[Keypoint correspondence data]
======
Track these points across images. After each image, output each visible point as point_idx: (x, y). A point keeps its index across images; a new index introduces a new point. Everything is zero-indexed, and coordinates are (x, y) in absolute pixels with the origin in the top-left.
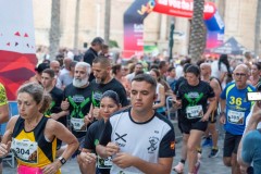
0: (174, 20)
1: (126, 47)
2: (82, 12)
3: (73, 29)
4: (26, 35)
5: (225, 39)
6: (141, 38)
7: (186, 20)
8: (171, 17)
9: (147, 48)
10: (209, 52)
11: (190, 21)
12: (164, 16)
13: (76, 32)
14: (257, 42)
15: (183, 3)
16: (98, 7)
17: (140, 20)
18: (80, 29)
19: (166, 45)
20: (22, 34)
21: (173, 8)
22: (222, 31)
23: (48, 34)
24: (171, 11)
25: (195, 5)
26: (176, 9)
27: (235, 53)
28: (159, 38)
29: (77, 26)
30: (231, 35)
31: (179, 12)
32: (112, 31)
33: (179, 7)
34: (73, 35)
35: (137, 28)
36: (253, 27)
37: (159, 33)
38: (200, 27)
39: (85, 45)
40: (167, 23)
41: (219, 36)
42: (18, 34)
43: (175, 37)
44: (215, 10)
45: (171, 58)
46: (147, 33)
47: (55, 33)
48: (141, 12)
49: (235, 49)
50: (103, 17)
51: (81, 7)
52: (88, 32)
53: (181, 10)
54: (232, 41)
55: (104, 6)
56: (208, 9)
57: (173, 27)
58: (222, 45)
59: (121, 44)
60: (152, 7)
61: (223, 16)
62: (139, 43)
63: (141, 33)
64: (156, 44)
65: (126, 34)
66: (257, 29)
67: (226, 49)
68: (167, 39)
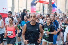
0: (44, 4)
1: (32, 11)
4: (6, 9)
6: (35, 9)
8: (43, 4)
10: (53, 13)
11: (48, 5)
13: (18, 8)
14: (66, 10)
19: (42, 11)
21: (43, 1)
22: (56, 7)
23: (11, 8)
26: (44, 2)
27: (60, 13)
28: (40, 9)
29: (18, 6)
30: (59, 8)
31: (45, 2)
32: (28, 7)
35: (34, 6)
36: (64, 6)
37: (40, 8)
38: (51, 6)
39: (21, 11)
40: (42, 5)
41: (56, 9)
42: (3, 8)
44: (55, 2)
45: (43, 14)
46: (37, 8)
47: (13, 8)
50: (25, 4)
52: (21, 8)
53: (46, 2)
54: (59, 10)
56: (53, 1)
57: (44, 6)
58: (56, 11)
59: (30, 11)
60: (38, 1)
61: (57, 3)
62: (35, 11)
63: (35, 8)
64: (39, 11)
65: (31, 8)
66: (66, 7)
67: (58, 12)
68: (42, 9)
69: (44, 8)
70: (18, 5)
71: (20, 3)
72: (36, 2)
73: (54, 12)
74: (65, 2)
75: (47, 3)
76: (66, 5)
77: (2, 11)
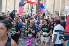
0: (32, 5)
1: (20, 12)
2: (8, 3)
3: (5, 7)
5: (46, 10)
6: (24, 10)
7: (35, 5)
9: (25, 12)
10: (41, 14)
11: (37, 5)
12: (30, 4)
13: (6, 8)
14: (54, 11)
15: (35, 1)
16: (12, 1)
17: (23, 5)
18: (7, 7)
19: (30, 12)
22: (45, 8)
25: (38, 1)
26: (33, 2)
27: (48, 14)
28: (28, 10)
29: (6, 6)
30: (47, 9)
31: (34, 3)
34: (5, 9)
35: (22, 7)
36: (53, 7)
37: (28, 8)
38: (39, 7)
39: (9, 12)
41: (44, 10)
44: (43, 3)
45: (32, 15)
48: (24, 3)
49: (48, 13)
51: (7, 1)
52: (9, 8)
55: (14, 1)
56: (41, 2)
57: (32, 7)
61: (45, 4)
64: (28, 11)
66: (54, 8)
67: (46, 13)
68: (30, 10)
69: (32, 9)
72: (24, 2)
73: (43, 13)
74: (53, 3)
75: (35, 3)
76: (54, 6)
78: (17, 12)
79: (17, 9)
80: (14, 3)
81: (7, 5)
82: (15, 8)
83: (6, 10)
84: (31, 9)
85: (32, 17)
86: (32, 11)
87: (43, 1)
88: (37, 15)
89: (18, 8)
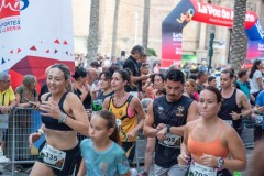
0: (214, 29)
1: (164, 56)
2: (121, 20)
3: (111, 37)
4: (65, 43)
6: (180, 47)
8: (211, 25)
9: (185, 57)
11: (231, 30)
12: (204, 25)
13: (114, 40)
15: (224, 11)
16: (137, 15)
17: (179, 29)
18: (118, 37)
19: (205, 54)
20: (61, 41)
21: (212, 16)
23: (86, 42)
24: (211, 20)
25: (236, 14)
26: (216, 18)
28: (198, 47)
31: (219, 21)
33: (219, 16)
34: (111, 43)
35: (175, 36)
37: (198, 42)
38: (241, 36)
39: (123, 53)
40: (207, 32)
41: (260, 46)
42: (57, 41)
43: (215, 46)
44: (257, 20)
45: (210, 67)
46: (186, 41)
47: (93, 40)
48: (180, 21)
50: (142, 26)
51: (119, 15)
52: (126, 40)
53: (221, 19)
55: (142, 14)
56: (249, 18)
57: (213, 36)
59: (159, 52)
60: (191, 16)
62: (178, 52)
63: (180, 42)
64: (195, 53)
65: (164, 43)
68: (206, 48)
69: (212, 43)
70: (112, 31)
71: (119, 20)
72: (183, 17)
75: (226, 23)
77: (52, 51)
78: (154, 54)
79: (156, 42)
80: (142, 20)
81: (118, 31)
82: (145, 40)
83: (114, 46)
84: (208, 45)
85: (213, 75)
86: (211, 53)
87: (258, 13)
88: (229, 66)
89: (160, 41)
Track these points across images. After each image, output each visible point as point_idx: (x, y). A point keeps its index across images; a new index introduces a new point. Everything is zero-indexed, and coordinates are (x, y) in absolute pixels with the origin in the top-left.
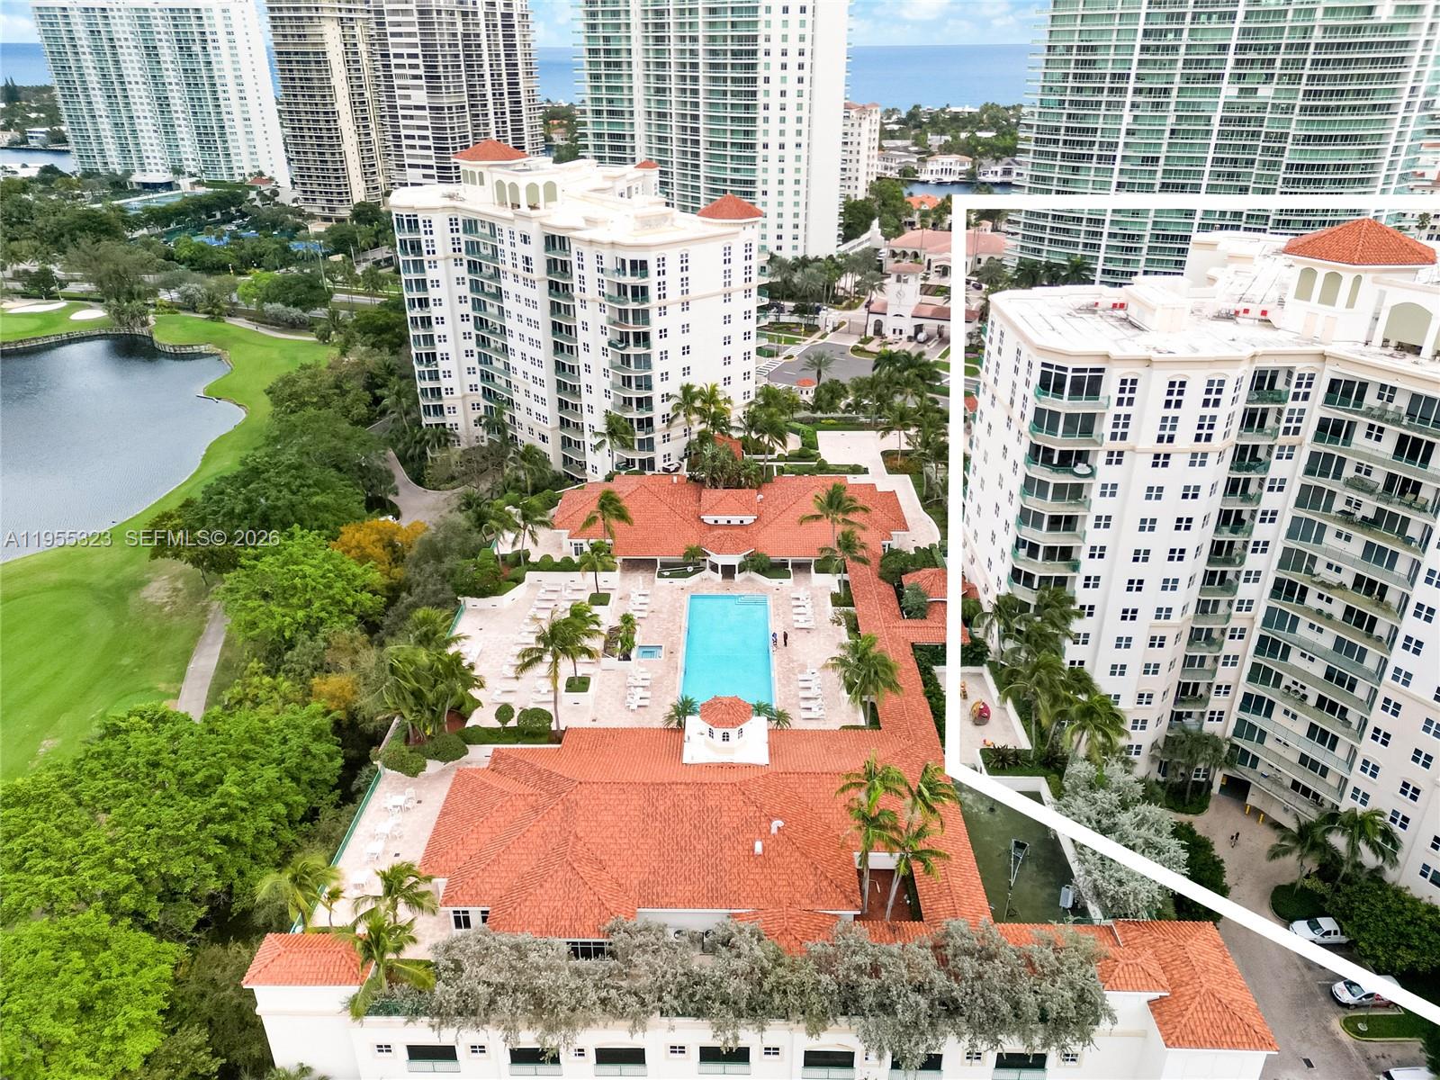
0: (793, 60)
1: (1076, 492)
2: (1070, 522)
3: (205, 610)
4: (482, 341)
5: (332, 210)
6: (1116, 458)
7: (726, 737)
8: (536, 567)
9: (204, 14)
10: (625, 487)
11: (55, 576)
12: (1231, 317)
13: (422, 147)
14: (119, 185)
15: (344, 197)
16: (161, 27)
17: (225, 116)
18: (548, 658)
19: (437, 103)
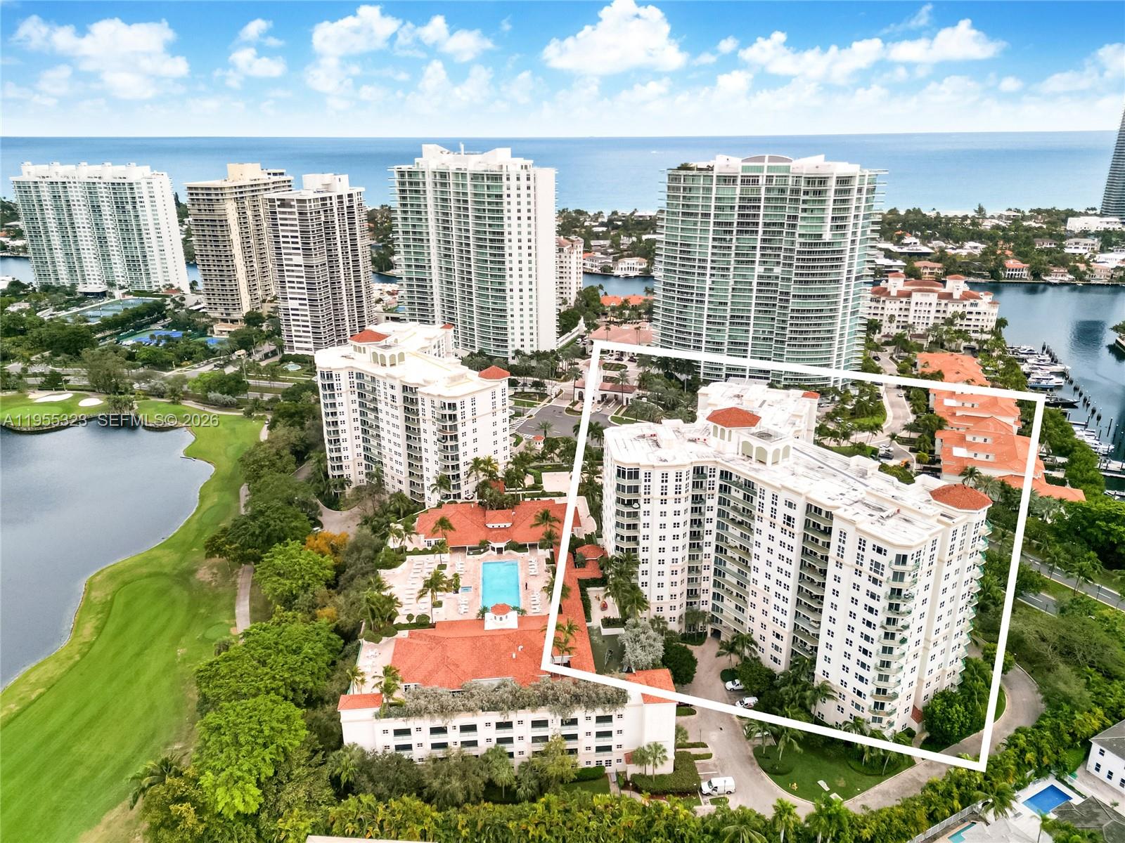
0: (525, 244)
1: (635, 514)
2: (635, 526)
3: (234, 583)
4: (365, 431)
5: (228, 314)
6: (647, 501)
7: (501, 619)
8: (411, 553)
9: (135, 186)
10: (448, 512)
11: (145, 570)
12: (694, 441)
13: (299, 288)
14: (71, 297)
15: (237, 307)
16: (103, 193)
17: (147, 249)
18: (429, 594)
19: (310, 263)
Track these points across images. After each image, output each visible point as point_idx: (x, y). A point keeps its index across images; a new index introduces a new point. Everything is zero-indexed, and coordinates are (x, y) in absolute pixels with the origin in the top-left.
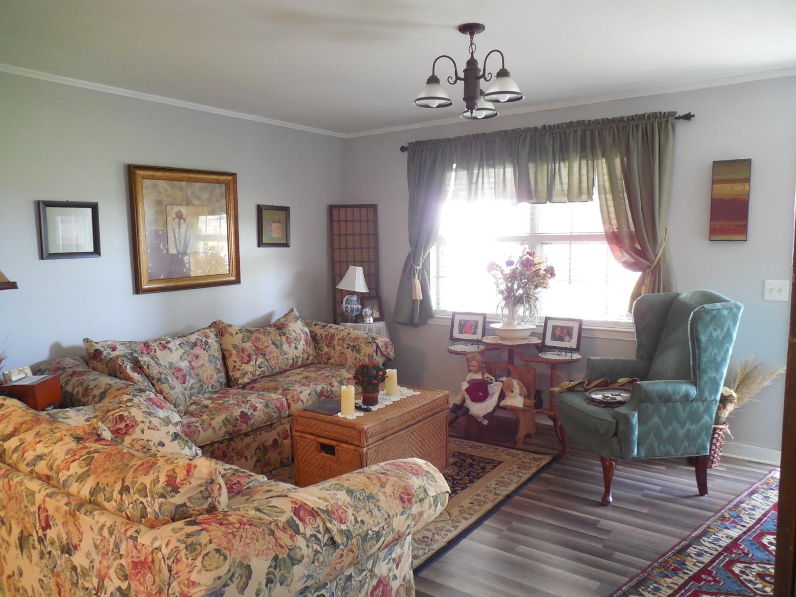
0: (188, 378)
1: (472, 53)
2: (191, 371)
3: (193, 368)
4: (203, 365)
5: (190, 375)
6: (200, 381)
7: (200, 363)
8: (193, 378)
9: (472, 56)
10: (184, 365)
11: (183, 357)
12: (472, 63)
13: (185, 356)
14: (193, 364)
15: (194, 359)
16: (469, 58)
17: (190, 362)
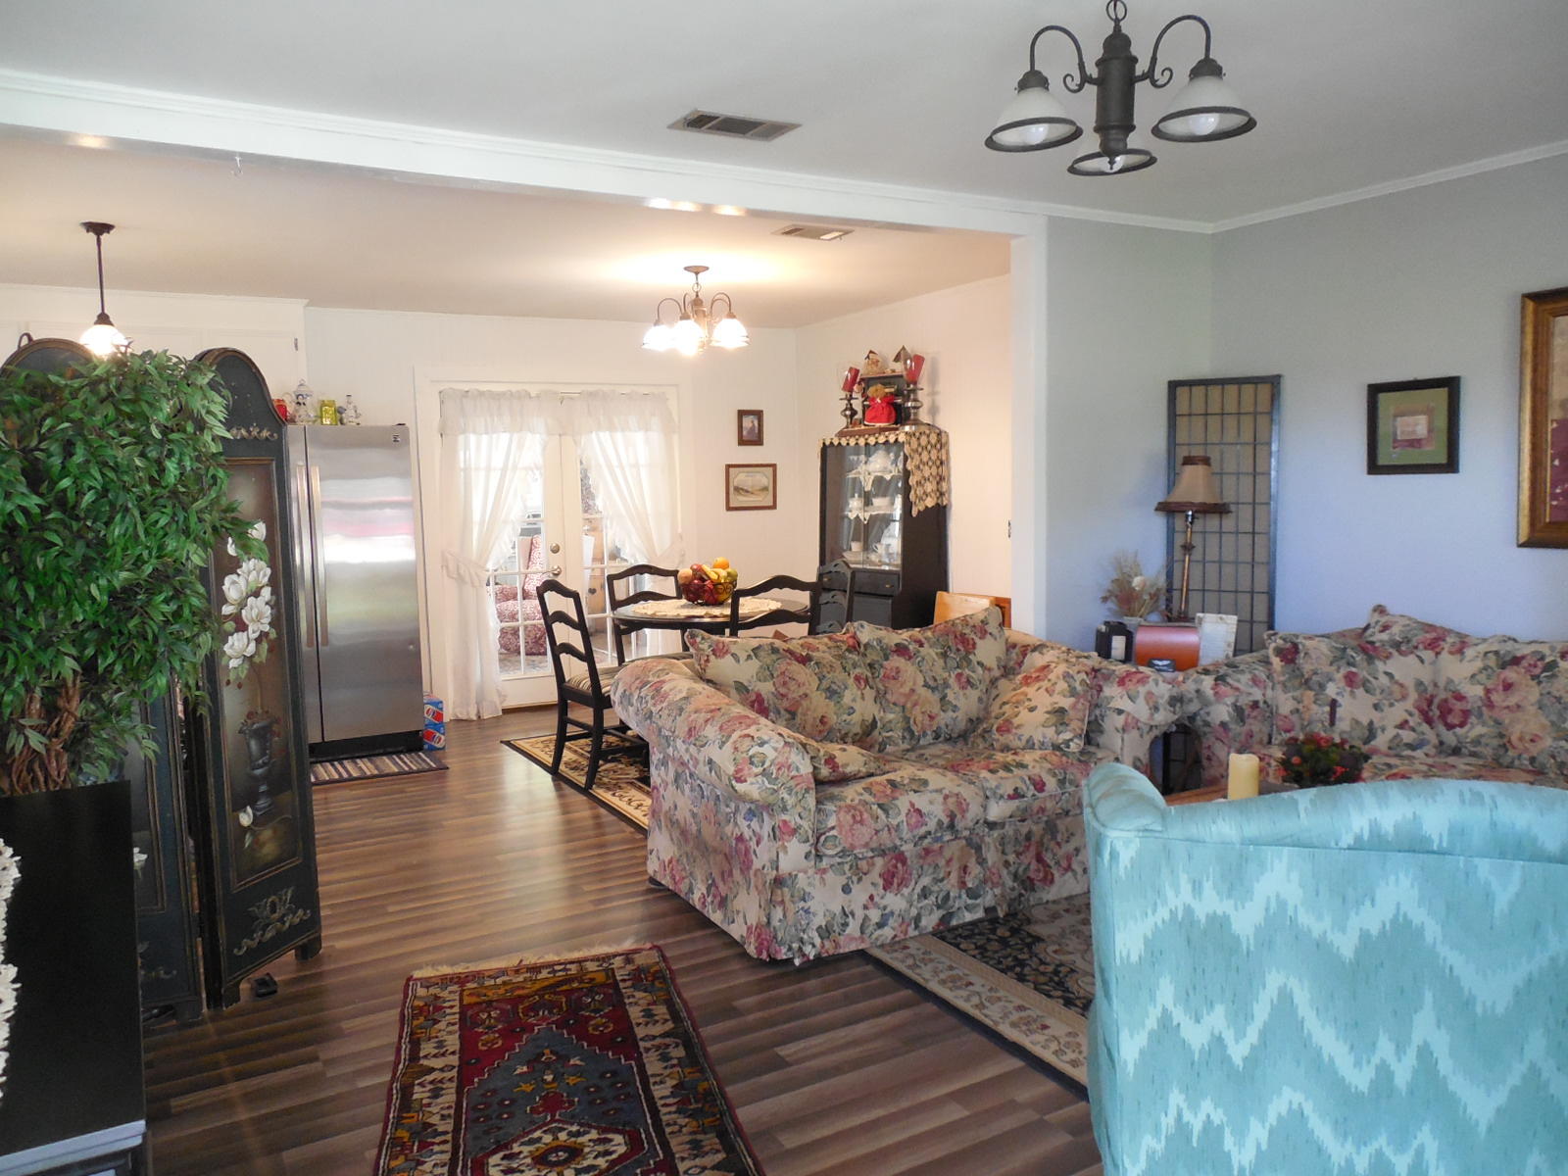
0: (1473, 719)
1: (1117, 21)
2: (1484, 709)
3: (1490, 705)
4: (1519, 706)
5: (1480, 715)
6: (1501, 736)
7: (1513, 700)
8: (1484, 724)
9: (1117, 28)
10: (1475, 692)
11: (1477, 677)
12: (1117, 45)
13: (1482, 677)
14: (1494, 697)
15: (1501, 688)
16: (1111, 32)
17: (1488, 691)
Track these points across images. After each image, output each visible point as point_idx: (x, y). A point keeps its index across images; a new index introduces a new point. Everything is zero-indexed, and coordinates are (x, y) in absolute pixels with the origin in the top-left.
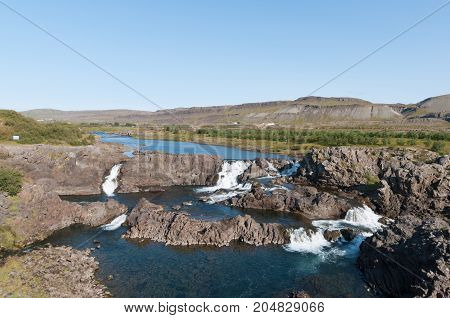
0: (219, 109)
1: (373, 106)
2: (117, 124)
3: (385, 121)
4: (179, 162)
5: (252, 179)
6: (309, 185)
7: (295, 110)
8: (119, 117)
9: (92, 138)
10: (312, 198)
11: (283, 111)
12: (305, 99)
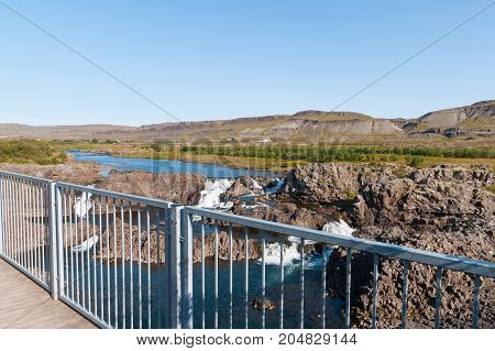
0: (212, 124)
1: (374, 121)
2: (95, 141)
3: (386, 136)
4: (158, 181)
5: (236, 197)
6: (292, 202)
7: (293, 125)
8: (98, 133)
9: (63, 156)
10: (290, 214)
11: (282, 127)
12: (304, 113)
======
◆ TASK REQUIREMENTS ◆
Give back exactly the lines above that run from the one with "13: (422, 147)" to the one with "16: (469, 58)", including both, with the pictures left out.

◆ SOLUTION FOR THIS PROBLEM ◆
13: (422, 147)
14: (119, 185)
15: (344, 197)
16: (161, 27)
17: (225, 116)
18: (548, 658)
19: (437, 103)
0: (525, 244)
1: (635, 514)
2: (635, 526)
3: (234, 583)
4: (365, 431)
5: (228, 314)
6: (647, 501)
7: (501, 619)
8: (411, 553)
9: (135, 186)
10: (448, 512)
11: (145, 570)
12: (694, 441)
13: (299, 288)
14: (71, 297)
15: (237, 307)
16: (103, 193)
17: (147, 249)
18: (429, 594)
19: (310, 263)
Track these points across images. After each image, output each visible point as point_idx: (x, y). A point keeps its index across images; a new index introduces a new point. Everything is zero-indexed, and coordinates are (x, y) in absolute pixels with the origin in the top-left.
0: (188, 378)
1: (472, 53)
2: (191, 371)
3: (193, 368)
4: (203, 365)
5: (190, 375)
6: (200, 381)
7: (200, 363)
8: (193, 378)
9: (472, 56)
10: (184, 365)
11: (183, 357)
12: (472, 63)
13: (185, 356)
14: (193, 364)
15: (194, 359)
16: (469, 58)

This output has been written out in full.